■ **Assignment 1**:
Answer these questions about the build guide:
(a) In which Ubuntu release does the team build official releases and nightly images?
(b) What is the current build record, and under what conditions was it set?
(c) What command checks out the LibreELEC 11.0.1 release?

■ **Passage**:

******************************

Building (Basics)

The LibreELEC “build-system” is a collection of scripts that simplify the complex task of cross-compiling hundreds of inter-dependent source packages into a working LibreELEC image with a few simple commands. It is the "secret sauce" of the project, as it allows users of all experience levels to tinker and experiment with the distro. Forking our codebase and experimenting is encouraged!

Environment

The team currently builds official releases, and nightly images in Ubuntu LTS 22.04 Docker containers at the teams https://github.com/LibreELEC/actions CI/CD. It is possible to use other Linux distributions (Arch, Debian, Fedora, Gentoo, Manjaro, etc.) but Ubuntu is the most-used and proven. If you plan to build on an existing Linux desktop we recommend building in a Docker container to isolate the build folders from the rest of the OS (Dockerfiles can be found in the tools folder of the main LibreELEC git repo, see Build (Docker) for more info). Another option is building in a Virtual Machine, e.g. Oracle Virtualbox ($free) or vmware Workstation.

Note: If you want to compile older LibreELEC releases you will need to use an era-appropriate Ubuntu LTS release, e.g. LibreELEC 7.0 will need Ubuntu 14.04 or 16.04.

Hardware

Image build times depend on CPU and I/O performance so the more CPU cores you have or can allocate, the faster your build times will be. For example:

Approx. 3 hours build time:

  • 2x Core i3 CPU

  • 4GB RAM (with swap enabled)

  • 50GB HDD

Approx. 1.5 hours build time:

  • 4x Core i7 CPU

  • 8GB RAM

  • 100GB SSD

Approx. 30 mins build time:

  • 32x Core AMD Threadripper2

  • 64GB RAM

  • 1TB NVME SSD

Testing with large CPU counts shows build times continue to decrease as CPU count increases (as you'd expect) although over ~16x CPUs the gains per-CPU reduce, and overall build times are limited by the inherently sequential nature of the initial stages of building (creating the cross-compile toolchain). The current build record is ~22 mins (64x CPUs, build folders on a ramdisk).

Dependencies

Before you can build, it is important to update the OS and install build dependencies:

sudo apt update
sudo apt upgrade
sudo apt install gcc make git unzip wget xz-utils bc gperf zip g++ xfonts-utils xsltproc openjdk-11-jre-headless

Note: The first time the build-system runs it will validate and prompt you to install any missing package dependencies.

Cloning

Use git to clone the LibreELEC sources to your user folder:

cd ~
git clone https://github.com/LibreELEC/LibreELEC.tv.git
cd LibreELEC.tv

Versions

After cloning you are now at the current HEAD position of the master development branch. To compile a specific LibreELEC release we need to checkout the specific version tag or githash associated with the release, e.g. to build the LibreELEC 11.0.1 release we checkout the 11.0.1 tag:

git checkout 11.0.1

You can also build at a specific point in the git revision history identified by a commit githash:

git checkout aae861df88959402cde174cf95e505d942d8451e

You are now in the root folder of the build-system and ready to build!

******************************

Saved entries

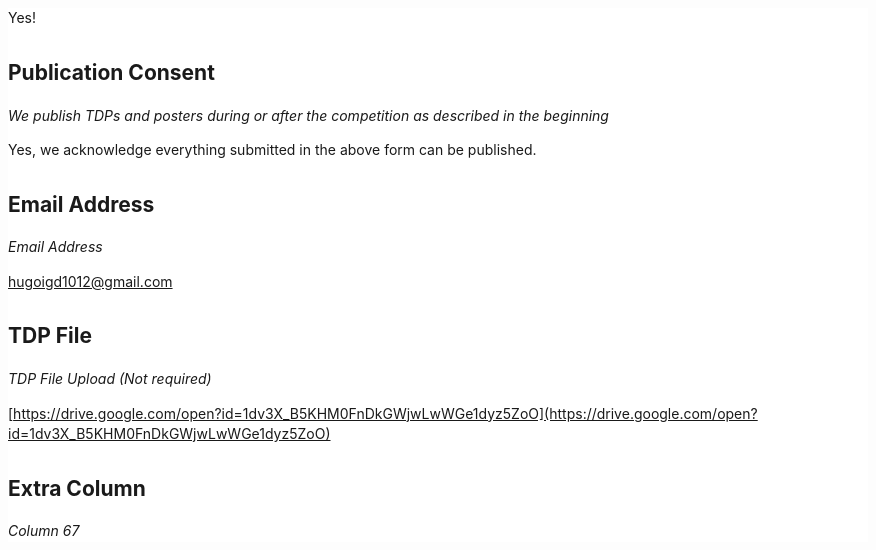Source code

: Yes!

## Publication Consent

*We publish TDPs and posters during or after the competition as described in the beginning*

Yes, we acknowledge everything submitted in the above form can be published.

## Email Address

*Email Address*

hugoigd1012@gmail.com

## TDP File

*TDP File Upload (Not required)*

[https://drive.google.com/open?id=1dv3X_B5KHM0FnDkGWjwLwWGe1dyz5ZoO](https://drive.google.com/open?id=1dv3X_B5KHM0FnDkGWjwLwWGe1dyz5ZoO)

## Extra Column

*Column 67*



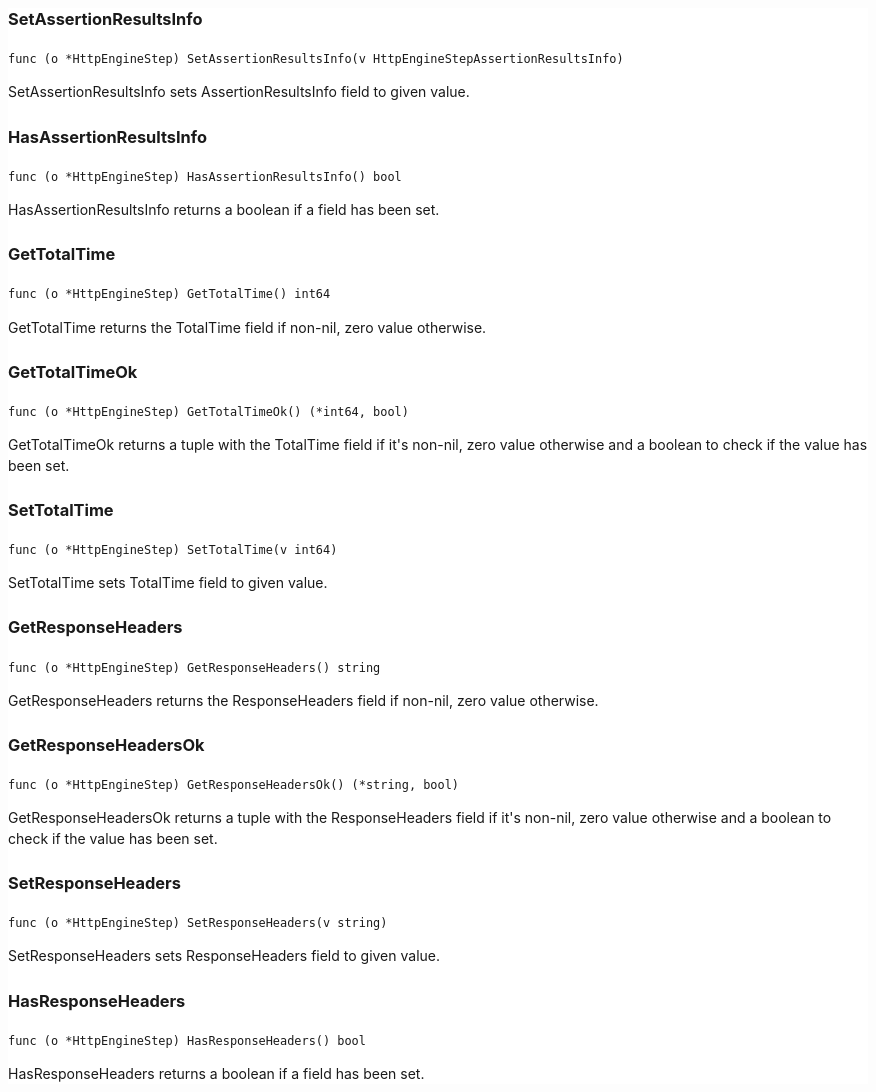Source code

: ### SetAssertionResultsInfo

`func (o *HttpEngineStep) SetAssertionResultsInfo(v HttpEngineStepAssertionResultsInfo)`

SetAssertionResultsInfo sets AssertionResultsInfo field to given value.

### HasAssertionResultsInfo

`func (o *HttpEngineStep) HasAssertionResultsInfo() bool`

HasAssertionResultsInfo returns a boolean if a field has been set.

### GetTotalTime

`func (o *HttpEngineStep) GetTotalTime() int64`

GetTotalTime returns the TotalTime field if non-nil, zero value otherwise.

### GetTotalTimeOk

`func (o *HttpEngineStep) GetTotalTimeOk() (*int64, bool)`

GetTotalTimeOk returns a tuple with the TotalTime field if it's non-nil, zero value otherwise
and a boolean to check if the value has been set.

### SetTotalTime

`func (o *HttpEngineStep) SetTotalTime(v int64)`

SetTotalTime sets TotalTime field to given value.


### GetResponseHeaders

`func (o *HttpEngineStep) GetResponseHeaders() string`

GetResponseHeaders returns the ResponseHeaders field if non-nil, zero value otherwise.

### GetResponseHeadersOk

`func (o *HttpEngineStep) GetResponseHeadersOk() (*string, bool)`

GetResponseHeadersOk returns a tuple with the ResponseHeaders field if it's non-nil, zero value otherwise
and a boolean to check if the value has been set.

### SetResponseHeaders

`func (o *HttpEngineStep) SetResponseHeaders(v string)`

SetResponseHeaders sets ResponseHeaders field to given value.

### HasResponseHeaders

`func (o *HttpEngineStep) HasResponseHeaders() bool`

HasResponseHeaders returns a boolean if a field has been set.
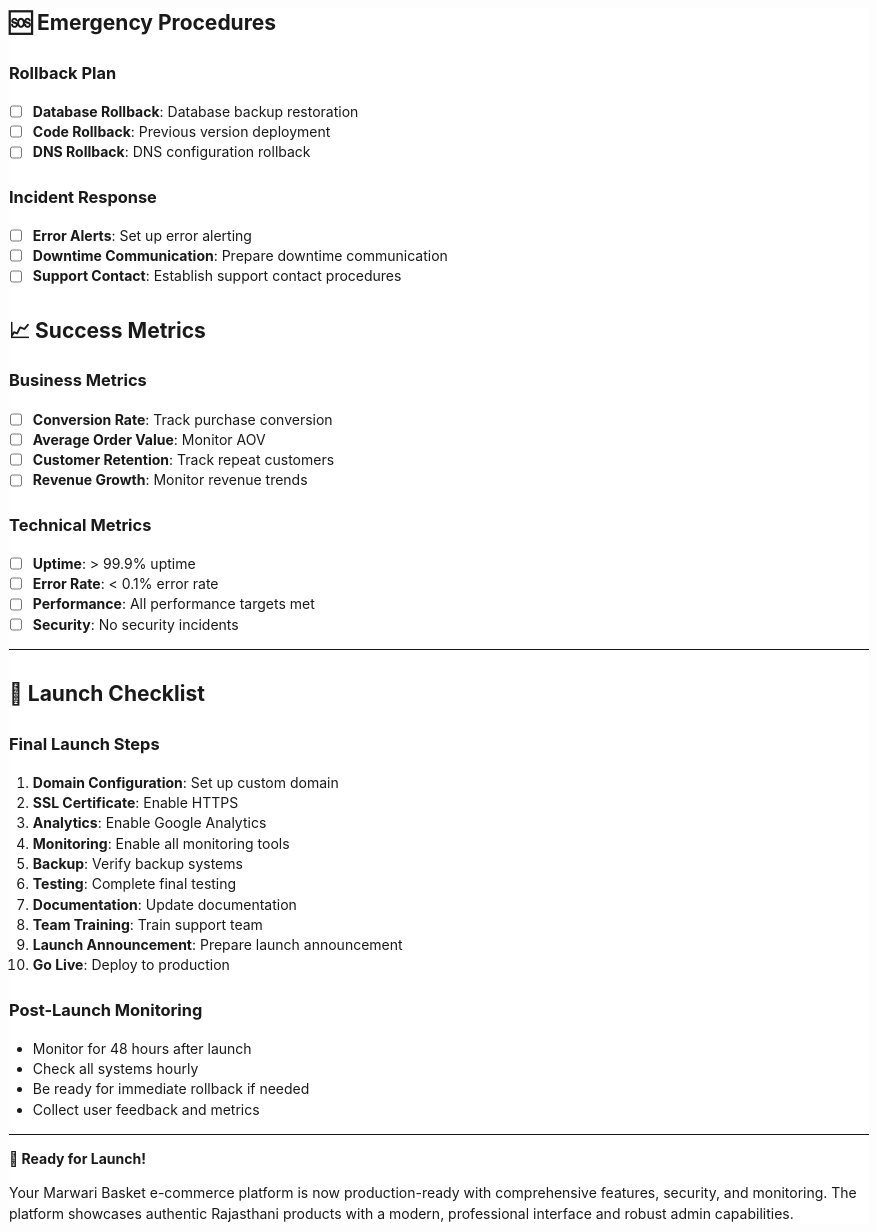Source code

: ## 🆘 Emergency Procedures

### Rollback Plan
- [ ] **Database Rollback**: Database backup restoration
- [ ] **Code Rollback**: Previous version deployment
- [ ] **DNS Rollback**: DNS configuration rollback

### Incident Response
- [ ] **Error Alerts**: Set up error alerting
- [ ] **Downtime Communication**: Prepare downtime communication
- [ ] **Support Contact**: Establish support contact procedures

## 📈 Success Metrics

### Business Metrics
- [ ] **Conversion Rate**: Track purchase conversion
- [ ] **Average Order Value**: Monitor AOV
- [ ] **Customer Retention**: Track repeat customers
- [ ] **Revenue Growth**: Monitor revenue trends

### Technical Metrics
- [ ] **Uptime**: > 99.9% uptime
- [ ] **Error Rate**: < 0.1% error rate
- [ ] **Performance**: All performance targets met
- [ ] **Security**: No security incidents

---

## 🎉 Launch Checklist

### Final Launch Steps
1. **Domain Configuration**: Set up custom domain
2. **SSL Certificate**: Enable HTTPS
3. **Analytics**: Enable Google Analytics
4. **Monitoring**: Enable all monitoring tools
5. **Backup**: Verify backup systems
6. **Testing**: Complete final testing
7. **Documentation**: Update documentation
8. **Team Training**: Train support team
9. **Launch Announcement**: Prepare launch announcement
10. **Go Live**: Deploy to production

### Post-Launch Monitoring
- Monitor for 48 hours after launch
- Check all systems hourly
- Be ready for immediate rollback if needed
- Collect user feedback and metrics

---

**🎯 Ready for Launch!** 

Your Marwari Basket e-commerce platform is now production-ready with comprehensive features, security, and monitoring. The platform showcases authentic Rajasthani products with a modern, professional interface and robust admin capabilities.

******************************

■ **Assignment 2**: Render the Saved entries rows as a numbered list, starting with the line that contains "HasResponseHeaders returns a" and going on through the line that contains "## 📈 Success Metrics", and drop any blank lines. Leave the pictures out.

■ **Task response 1**:
(a) Ubuntu LTS 22.04, in Docker containers.
(b) About 22 minutes, with 64 CPUs and the build folders on a ramdisk.
(c) git checkout 11.0.1

■ **Task response 2**:
1. HasResponseHeaders returns a boolean if a field has been set.
2. Source code
3. : ## 🆘 Emergency Procedures
4. ### Rollback Plan
5. - [ ] **Database Rollback**: Database backup restoration
6. - [ ] **Code Rollback**: Previous version deployment
7. - [ ] **DNS Rollback**: DNS configuration rollback
8. ### Incident Response
9. - [ ] **Error Alerts**: Set up error alerting
10. - [ ] **Downtime Communication**: Prepare downtime communication
11. - [ ] **Support Contact**: Establish support contact procedures
12. ## 📈 Success Metrics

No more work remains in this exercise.